En 2024, le monde a été confronté à une nouvelle réalité inquiétante : la température moyenne mondiale a dépassé pour la première fois de l’histoire le seuil de 1,5 °C au-dessus des niveaux préindustriels. Ce record est le résultat de la combinaison du changement climatique d’origine anthropique et du phénomène climatique naturel El Niño, qui a considérablement amplifié le réchauffement.
Les températures moyennes ont dépassé le seuil symbolique fixé par l'Accord de Paris sur le climat. L'année 2024 a été marquée par des méga-incendies de forêt en Amérique du Sud, au Canada et en Europe, une sécheresse en Amazonie et dans le Pantanal, des inondations au Sahara et des ouragans dévastateurs aux États-Unis.
D'après Globo et New Scientist.
De nouvelles données ont confirmé que 2024 était la première année civile où les températures moyennes ont dépassé le seuil critique de 1,5 °C. L'année dernière a été reconnue comme la plus chaude de l'histoire de l'humanité, selon les conclusions de l'Organisation météorologique mondiale (OMM).
Service météorologique de l'UE Copernicus :
2024 a été l'année la plus chaude depuis le début des observations scientifiques en 1850.
Le service Copernicus sur le changement climatique de l'Union européenne dispose de données sur les températures pour 2024 : une augmentation de 1,6 °C par rapport aux niveaux préindustriels a été enregistrée ; il indique également que la température de 2024 est supérieure de 0,12 °C au record de 2023.
Qu'est-ce qui provoque cette hausse de température ?
Les scientifiques s'accordent à dire que cette hausse des températures est principalement due au changement climatique d'origine humaine et au phénomène El Niño, qui tend à faire grimper les températures mondiales.

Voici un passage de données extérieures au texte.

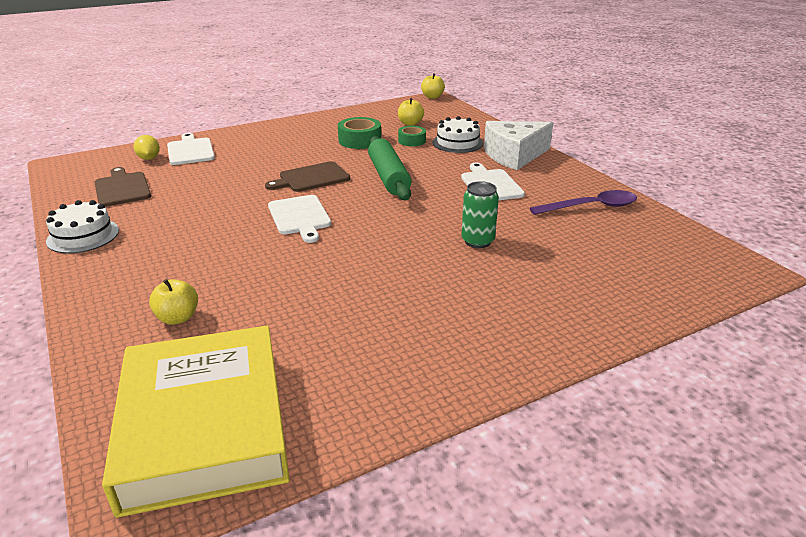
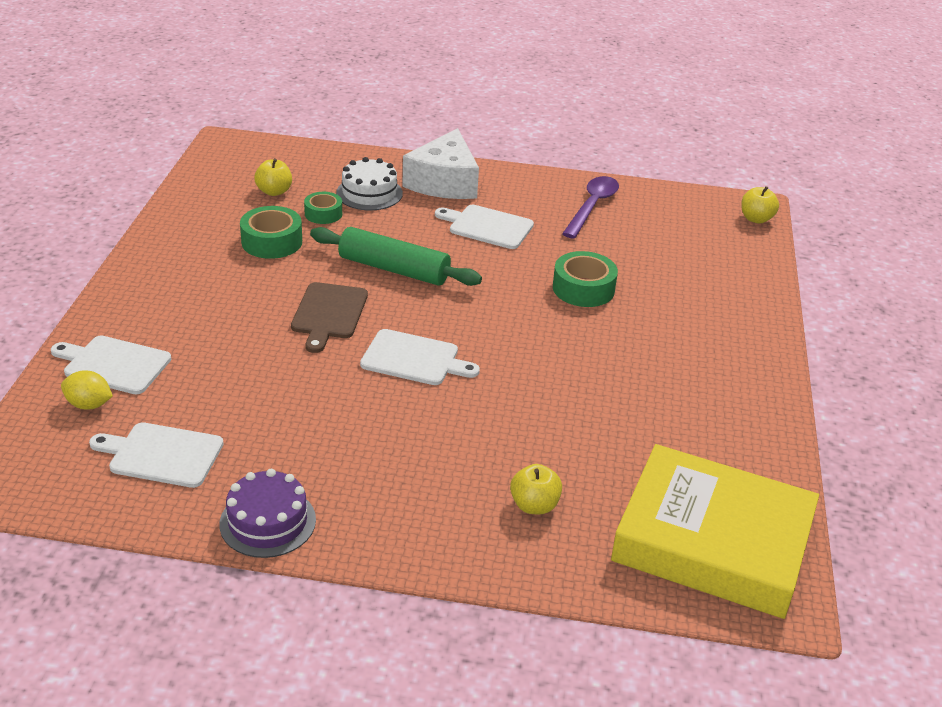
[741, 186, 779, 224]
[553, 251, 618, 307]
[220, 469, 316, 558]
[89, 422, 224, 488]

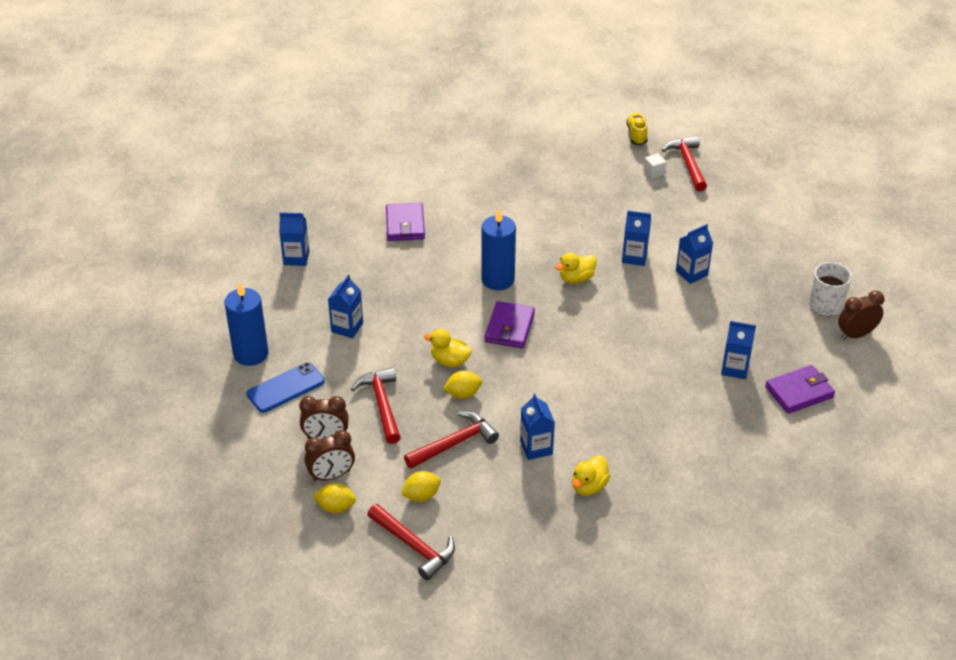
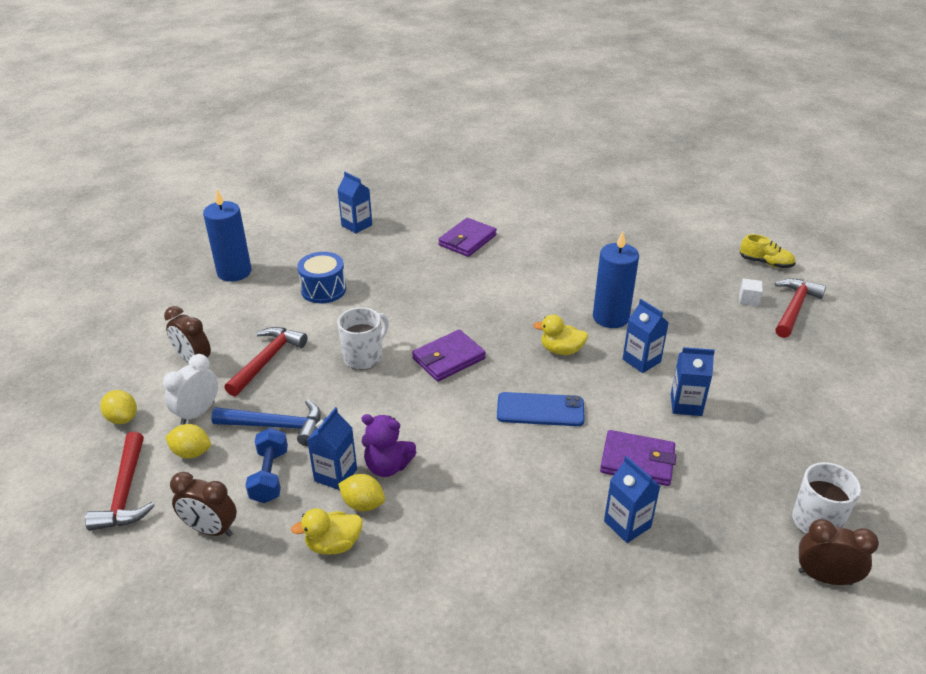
[163, 354, 218, 425]
[245, 428, 288, 503]
[361, 414, 417, 477]
[497, 392, 585, 426]
[170, 472, 237, 537]
[338, 474, 385, 511]
[593, 231, 639, 328]
[600, 430, 677, 486]
[297, 252, 346, 303]
[338, 307, 389, 370]
[211, 400, 321, 446]
[740, 234, 796, 268]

Cependant, l'ampleur et la durée de cette vague de chaleur ont surpris de nombreux experts, qui s'attendaient à une baisse des températures après la fin d'El Niño en mai 2024. Au lieu de cela, elles sont restées à des niveaux records pendant le reste de l'année.
Selon les données analytiques, en 2024, la concentration de dioxyde de carbone et de méthane dans l'atmosphère a continué d'augmenter et a atteint des niveaux annuels records en 2024 : 422 parties par million (ppm) et 1897 parties par milliard (ppb), respectivement.

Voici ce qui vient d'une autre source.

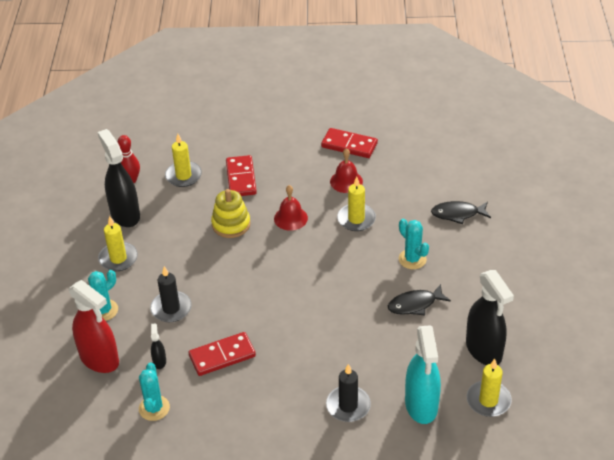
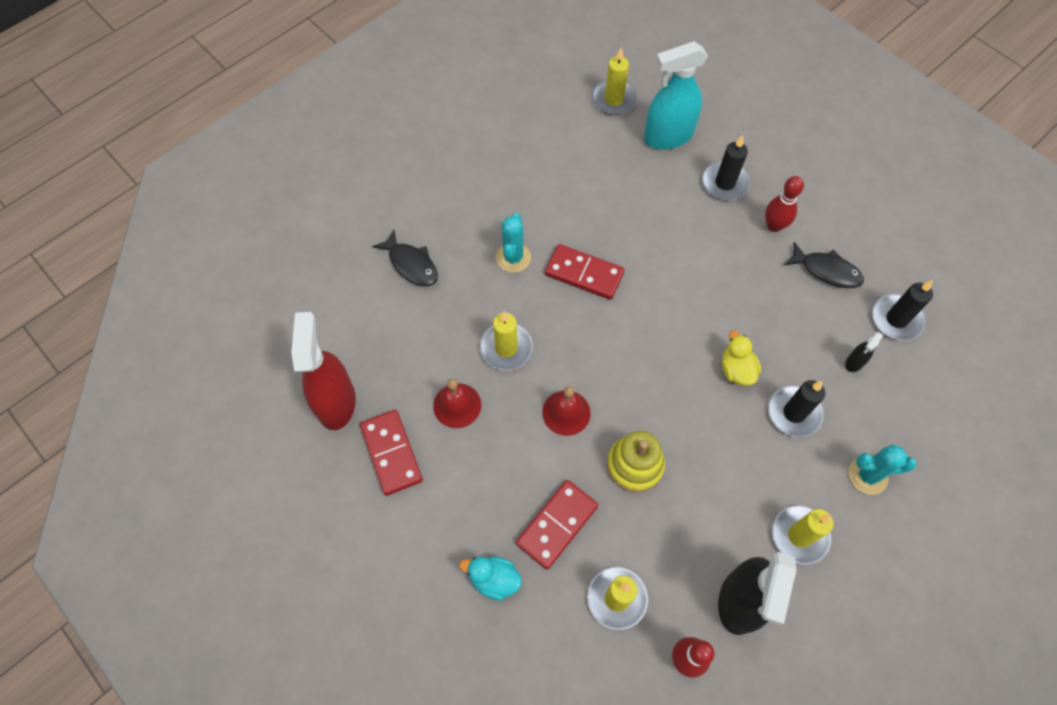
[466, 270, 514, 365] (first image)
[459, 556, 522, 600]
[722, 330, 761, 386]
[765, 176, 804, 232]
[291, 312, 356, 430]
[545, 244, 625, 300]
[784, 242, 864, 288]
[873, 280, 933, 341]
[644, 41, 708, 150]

Les concentrations de dioxyde de carbone en 2024 étaient supérieures de 2,9 ppm à celles de 2023, et les concentrations de méthane étaient supérieures de 3 ppm.
Il est à noter que les océans du monde ont été les plus touchés, les températures de surface de la mer étant restées à des niveaux records pendant la majeure partie de l'année 2024, endommageant les écosystèmes marins.
L'année a été marquée par des conditions météorologiques extrêmes sur terre : une chaleur intense, une forte diminution de la banquise polaire, des inondations meurtrières et des incendies de forêt incontrôlés.
Tous les continents ont battu des records.
Le centre de l'Amérique du Sud et du Mexique était en ébullition comme jamais auparavant
Des méga-incendies, comme celui qui ravage actuellement Hollywood, ont dévasté des régions d'Amérique du Sud, du Canada et d'Europe. L'Amazonie et le Pantanal sont à sec. Le Sahara est inondé. Au Brésil et en Espagne, des inondations ont submergé des villes.
« Cette année a été marquée par les effets du changement climatique qui se font sentir partout sur la planète », déclare David King, ancien conseiller scientifique en chef du gouvernement britannique et fondateur du Climate Crisis Advisory Group.
Techniquement, l’objectif de l’Accord de Paris, qui vise à limiter le réchauffement climatique à moins de 1,5 °C, est calculé sur la base d’une moyenne sur 20 ans. Par conséquent, un dépassement annuel de ce seuil ne constitue pas formellement une violation de l’objectif. Toutefois, compte tenu du rythme du réchauffement ces dernières années, de nombreux scientifiques estiment que l’objectif à long terme de l’Accord de Paris est déjà hors d’atteinte.
Lors du sommet COP29, l'UE, les États-Unis et d'autres pays développés se sont engagés à porter le financement climatique à 300 milliards de dollars par an d'ici 2035. La proposition précédente de 250 milliards de dollars a été rejetée comme insuffisante.